Action item:
Please filter the entries for the word "bénéficiaire" and copy every line that has it.

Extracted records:
--- START ---

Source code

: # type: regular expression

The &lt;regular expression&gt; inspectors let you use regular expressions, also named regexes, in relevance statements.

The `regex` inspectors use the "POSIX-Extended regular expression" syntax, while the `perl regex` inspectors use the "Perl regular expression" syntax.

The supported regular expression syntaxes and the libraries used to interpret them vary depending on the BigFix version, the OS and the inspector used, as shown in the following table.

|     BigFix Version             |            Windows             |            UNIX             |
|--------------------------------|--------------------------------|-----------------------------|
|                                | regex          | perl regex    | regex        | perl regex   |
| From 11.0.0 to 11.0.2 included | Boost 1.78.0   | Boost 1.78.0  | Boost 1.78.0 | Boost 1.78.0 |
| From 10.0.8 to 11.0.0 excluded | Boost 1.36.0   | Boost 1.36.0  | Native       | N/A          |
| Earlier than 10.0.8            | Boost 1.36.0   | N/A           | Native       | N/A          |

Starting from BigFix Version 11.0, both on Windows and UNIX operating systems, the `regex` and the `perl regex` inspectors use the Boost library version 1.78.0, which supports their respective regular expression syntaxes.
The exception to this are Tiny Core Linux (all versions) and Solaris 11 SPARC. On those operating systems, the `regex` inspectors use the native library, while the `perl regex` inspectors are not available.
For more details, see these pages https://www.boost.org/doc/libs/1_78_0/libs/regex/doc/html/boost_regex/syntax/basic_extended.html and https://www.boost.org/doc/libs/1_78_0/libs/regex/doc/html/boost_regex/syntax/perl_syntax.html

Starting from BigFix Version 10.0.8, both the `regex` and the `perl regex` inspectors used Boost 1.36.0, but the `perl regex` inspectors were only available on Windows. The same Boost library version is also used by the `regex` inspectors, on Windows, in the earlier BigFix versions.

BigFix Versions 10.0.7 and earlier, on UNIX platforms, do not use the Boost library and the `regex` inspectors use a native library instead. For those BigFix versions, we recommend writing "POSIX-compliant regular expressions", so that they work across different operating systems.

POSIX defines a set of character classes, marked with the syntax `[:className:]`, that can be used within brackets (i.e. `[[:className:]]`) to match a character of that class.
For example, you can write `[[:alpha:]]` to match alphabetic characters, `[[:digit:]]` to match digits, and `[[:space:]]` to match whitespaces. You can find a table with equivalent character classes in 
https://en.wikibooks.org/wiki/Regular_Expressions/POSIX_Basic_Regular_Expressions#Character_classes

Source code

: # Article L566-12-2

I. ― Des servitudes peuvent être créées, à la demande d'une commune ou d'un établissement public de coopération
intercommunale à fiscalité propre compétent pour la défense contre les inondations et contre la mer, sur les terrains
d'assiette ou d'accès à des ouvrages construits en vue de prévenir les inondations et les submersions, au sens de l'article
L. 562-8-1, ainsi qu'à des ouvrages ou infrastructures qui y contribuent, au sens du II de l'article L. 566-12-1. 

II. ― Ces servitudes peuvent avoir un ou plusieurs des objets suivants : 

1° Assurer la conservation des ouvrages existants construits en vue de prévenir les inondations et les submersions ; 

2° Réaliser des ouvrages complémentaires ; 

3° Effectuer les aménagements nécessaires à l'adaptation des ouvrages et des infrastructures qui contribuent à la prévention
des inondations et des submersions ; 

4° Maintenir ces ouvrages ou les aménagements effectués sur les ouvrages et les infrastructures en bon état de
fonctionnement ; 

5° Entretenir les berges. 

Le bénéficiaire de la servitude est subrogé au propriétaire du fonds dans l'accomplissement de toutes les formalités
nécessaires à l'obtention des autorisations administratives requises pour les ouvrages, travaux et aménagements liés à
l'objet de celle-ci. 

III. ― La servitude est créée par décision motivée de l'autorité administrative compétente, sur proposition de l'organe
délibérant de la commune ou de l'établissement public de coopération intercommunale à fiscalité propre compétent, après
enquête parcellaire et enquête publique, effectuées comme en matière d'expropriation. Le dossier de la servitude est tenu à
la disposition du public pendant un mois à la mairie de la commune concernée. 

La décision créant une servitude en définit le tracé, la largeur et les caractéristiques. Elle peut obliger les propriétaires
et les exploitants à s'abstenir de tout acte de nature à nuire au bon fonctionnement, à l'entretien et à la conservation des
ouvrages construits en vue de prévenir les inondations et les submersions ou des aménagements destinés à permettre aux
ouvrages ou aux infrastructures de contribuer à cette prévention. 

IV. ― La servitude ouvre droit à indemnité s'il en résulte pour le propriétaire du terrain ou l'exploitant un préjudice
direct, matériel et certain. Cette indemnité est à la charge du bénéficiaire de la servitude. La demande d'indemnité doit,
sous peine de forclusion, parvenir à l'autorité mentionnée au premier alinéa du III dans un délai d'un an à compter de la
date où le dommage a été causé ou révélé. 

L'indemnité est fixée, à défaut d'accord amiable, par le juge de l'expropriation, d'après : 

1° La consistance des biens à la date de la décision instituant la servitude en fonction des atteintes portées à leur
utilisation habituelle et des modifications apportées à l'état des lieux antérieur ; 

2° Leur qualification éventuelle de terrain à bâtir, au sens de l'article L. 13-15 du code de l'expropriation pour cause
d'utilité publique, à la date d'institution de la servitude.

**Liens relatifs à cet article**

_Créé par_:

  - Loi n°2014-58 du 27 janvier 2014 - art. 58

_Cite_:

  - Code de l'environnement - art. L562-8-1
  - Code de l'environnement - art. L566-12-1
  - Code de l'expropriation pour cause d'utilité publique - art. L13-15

--- END ---

Result of this task:
Le bénéficiaire de la servitude est subrogé au propriétaire du fonds dans l'accomplissement de toutes les formalités
direct, matériel et certain. Cette indemnité est à la charge du bénéficiaire de la servitude. La demande d'indemnité doit,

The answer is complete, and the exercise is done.